TL;DR — Quick Summary
Run OpenAI's Whisper speech-to-text model locally for free, private audio transcription. Covers CLI, Docker, GPU acceleration, Whisper.cpp for CPU, faster-whisper, and web UI options.
What Is Whisper?
Whisper is OpenAI’s open-source automatic speech recognition (ASR) model. It can transcribe audio in 99 languages, translate speech to English, and generate subtitles with accurate timestamps — all running locally on your own hardware, completely free and private.
Key features:
- 99 languages — transcripts in the original language or translated to English
- Multiple model sizes — from tiny (75MB) to large-v3 (3GB)

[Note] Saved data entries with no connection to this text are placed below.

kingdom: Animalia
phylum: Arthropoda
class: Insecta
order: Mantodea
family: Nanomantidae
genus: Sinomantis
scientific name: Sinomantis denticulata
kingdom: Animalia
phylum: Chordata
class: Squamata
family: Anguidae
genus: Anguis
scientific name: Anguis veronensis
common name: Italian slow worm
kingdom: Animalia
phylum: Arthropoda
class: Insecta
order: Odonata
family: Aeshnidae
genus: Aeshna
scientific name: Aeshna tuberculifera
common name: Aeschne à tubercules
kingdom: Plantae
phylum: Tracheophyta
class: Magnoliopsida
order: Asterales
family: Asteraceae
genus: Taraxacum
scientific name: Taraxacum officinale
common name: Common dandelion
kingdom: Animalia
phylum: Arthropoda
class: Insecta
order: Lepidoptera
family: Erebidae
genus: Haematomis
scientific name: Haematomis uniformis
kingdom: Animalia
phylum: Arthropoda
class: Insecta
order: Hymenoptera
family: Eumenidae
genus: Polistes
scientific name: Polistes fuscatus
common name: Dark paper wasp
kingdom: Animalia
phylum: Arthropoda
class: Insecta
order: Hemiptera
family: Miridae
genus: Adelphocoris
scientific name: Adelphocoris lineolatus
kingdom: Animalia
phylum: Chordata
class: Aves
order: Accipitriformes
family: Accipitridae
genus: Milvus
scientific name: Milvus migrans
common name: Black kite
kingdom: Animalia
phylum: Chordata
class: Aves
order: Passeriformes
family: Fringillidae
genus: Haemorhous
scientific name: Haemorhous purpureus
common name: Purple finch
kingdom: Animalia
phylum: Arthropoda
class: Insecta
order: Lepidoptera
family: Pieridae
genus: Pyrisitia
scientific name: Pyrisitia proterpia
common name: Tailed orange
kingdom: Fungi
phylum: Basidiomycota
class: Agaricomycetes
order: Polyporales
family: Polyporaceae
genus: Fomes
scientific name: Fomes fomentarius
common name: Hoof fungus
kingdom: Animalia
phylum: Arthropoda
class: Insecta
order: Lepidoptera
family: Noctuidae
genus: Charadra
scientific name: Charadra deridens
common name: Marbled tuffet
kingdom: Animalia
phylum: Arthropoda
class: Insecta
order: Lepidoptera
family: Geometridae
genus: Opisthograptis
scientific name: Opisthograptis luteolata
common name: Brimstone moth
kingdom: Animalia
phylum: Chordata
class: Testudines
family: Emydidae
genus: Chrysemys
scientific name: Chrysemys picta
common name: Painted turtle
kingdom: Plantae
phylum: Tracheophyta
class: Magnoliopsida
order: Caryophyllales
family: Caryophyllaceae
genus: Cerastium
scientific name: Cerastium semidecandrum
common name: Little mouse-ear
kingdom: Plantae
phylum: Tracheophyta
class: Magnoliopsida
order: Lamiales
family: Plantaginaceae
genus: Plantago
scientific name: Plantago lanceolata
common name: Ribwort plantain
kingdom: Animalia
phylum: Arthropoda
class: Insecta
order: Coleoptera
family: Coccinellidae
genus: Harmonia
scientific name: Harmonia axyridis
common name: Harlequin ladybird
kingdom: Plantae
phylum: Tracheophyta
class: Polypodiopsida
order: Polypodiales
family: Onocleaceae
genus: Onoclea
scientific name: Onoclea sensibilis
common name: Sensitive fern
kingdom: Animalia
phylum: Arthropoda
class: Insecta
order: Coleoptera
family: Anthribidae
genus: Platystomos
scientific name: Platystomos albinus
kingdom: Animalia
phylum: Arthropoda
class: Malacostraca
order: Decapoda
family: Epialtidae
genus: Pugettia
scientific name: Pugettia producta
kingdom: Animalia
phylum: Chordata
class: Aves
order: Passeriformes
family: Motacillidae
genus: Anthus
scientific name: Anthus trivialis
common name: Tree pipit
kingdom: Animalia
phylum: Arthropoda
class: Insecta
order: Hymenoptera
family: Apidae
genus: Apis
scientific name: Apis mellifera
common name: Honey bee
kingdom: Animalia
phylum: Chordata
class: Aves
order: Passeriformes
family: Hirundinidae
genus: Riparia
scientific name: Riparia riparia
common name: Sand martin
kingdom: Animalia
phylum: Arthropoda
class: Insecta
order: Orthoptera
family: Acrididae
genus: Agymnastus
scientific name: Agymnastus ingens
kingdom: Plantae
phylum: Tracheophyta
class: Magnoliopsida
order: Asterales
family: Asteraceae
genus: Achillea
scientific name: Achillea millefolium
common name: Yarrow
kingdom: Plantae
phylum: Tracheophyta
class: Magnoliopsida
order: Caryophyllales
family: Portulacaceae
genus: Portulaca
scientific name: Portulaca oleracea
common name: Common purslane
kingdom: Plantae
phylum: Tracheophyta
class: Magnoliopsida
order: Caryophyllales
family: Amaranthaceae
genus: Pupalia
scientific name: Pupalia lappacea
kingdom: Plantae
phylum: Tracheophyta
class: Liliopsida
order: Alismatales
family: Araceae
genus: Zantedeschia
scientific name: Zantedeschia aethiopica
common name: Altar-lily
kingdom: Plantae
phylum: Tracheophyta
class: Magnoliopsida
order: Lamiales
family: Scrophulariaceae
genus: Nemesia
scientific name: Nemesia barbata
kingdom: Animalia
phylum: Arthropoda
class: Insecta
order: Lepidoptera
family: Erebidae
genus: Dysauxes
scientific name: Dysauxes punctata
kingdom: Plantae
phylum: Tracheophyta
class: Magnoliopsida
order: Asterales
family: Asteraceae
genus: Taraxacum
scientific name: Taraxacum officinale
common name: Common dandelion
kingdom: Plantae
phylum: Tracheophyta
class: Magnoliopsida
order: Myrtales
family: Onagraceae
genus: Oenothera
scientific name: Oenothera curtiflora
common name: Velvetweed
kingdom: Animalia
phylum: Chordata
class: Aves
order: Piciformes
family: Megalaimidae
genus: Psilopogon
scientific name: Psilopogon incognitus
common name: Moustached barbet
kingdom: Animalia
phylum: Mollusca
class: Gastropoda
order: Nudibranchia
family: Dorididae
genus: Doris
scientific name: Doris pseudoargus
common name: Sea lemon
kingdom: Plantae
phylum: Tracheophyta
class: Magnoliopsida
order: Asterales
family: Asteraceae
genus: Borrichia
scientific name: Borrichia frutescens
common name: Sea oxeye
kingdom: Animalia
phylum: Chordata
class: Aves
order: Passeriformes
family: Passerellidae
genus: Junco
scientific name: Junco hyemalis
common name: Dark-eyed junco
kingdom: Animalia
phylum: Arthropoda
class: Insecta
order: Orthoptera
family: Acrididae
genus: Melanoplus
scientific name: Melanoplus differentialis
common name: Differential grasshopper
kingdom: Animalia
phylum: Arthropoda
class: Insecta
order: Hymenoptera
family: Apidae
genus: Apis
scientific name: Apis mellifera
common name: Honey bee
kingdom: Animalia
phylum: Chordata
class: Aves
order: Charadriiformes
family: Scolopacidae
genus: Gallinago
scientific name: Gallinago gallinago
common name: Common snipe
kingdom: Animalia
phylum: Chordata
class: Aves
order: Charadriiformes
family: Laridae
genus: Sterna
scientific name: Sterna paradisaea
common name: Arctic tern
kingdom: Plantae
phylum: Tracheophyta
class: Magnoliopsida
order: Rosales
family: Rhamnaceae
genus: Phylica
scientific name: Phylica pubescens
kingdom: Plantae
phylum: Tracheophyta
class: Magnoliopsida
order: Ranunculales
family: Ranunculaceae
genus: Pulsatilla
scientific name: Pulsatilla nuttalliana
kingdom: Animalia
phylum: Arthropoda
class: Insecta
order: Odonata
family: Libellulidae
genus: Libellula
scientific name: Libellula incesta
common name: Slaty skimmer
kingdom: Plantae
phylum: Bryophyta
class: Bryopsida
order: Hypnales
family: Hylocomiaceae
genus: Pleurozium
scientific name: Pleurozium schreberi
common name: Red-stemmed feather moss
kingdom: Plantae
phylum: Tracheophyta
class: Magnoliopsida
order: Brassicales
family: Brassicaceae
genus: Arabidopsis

- Subtitle generation — SRT, VTT, and TSV formats with timestamps
- No API needed — runs entirely offline
- GPU acceleration — CUDA for NVIDIA GPUs
- Multiple implementations — Python, C++ (whisper.cpp), faster-whisper
Model Comparison
| Model | Size | VRAM | English WER | Speed (GPU) | Speed (CPU) |
|---|---|---|---|---|---|
tiny | 75 MB | ~1 GB | 8.0% | ~32x realtime | ~10x realtime |
base | 142 MB | ~1 GB | 5.7% | ~16x realtime | ~7x realtime |
small | 466 MB | ~2 GB | 4.2% | ~6x realtime | ~2x realtime |
medium | 1.5 GB | ~5 GB | 3.5% | ~2x realtime | ~0.5x realtime |
large-v3 | 3 GB | ~6 GB | 2.9% | ~1x realtime | ~0.1x realtime |
Tip: For most use cases,
smallormediumoffers the best accuracy vs speed tradeoff. Uselarge-v3only when accuracy is critical.
Installation
Python (Original)
pip install openai-whisper
# Transcribe
whisper audio.mp3 --model base
# Transcribe with language detection and SRT output
whisper interview.wav --model small --output_format srt
# Translate to English
whisper audio_spanish.mp3 --model medium --task translate
faster-whisper (4x Faster)
pip install faster-whisper
python -c "
from faster_whisper import WhisperModel
model = WhisperModel('base', device='cuda', compute_type='float16')
segments, info = model.transcribe('audio.mp3', beam_size=5)
for segment in segments:
print(f'[{segment.start:.2f}s -> {segment.end:.2f}s] {segment.text}')
"
whisper.cpp (Best for CPU)
git clone https://github.com/ggerganov/whisper.cpp.git
cd whisper.cpp && make
# Download a model
bash models/download-ggml-model.sh base
# Transcribe (WAV format required)
./main -m models/ggml-base.bin -f audio.wav -otxt -osrt
Docker
docker run --gpus all -v $(pwd):/data \
onerahmet/openai-whisper-asr-webservice:latest \
whisper /data/audio.mp3 --model base --output_dir /data/
Web UI Options
For a browser-based interface:
| Project | Description | Docker |
|---|---|---|
| Whisper Web | Simple upload and transcribe UI | docker run -p 9000:9000 pluja/whishper |
| Whisper ASR Webservice | REST API with Swagger UI | onerahmet/openai-whisper-asr-webservice |
| Subtitle Edit | Full editor with Whisper integration | Desktop app |
Common Use Cases
| Use Case | Model | Command |
|---|---|---|
| Meeting transcription | small | whisper meeting.mp3 --model small |
| Video subtitles | medium | whisper video.mp4 --model medium --output_format srt |
| Podcast transcription | base | whisper podcast.mp3 --model base --output_format txt |
| Translate foreign audio | medium | whisper foreign.mp3 --model medium --task translate |
| Batch process folder | base | for f in *.mp3; do whisper "$f" --model base; done |
Whisper vs. Cloud Speech-to-Text
| Aspect | Whisper (Local) | Google STT | AWS Transcribe |
|---|---|---|---|
| Cost | Free | $0.006-0.048/min | $0.024/min |
| Privacy | ✅ Data stays local | ❌ Cloud | ❌ Cloud |
| Offline | ✅ | ❌ | ❌ |
| Languages | 99 | 125+ | 100+ |
| Accuracy | Excellent | Excellent | Good |
| Custom vocabulary | ❌ | ✅ | ✅ |
| Real-time streaming | Limited | ✅ | ✅ |
| Speaker diarization | Via plugin | ✅ | ✅ |
Summary
Whisper gives you state-of-the-art speech-to-text transcription running locally, privately, and for free. Use the Python package for quick transcriptions, faster-whisper for GPU-accelerated performance, or whisper.cpp for efficient CPU-only operation.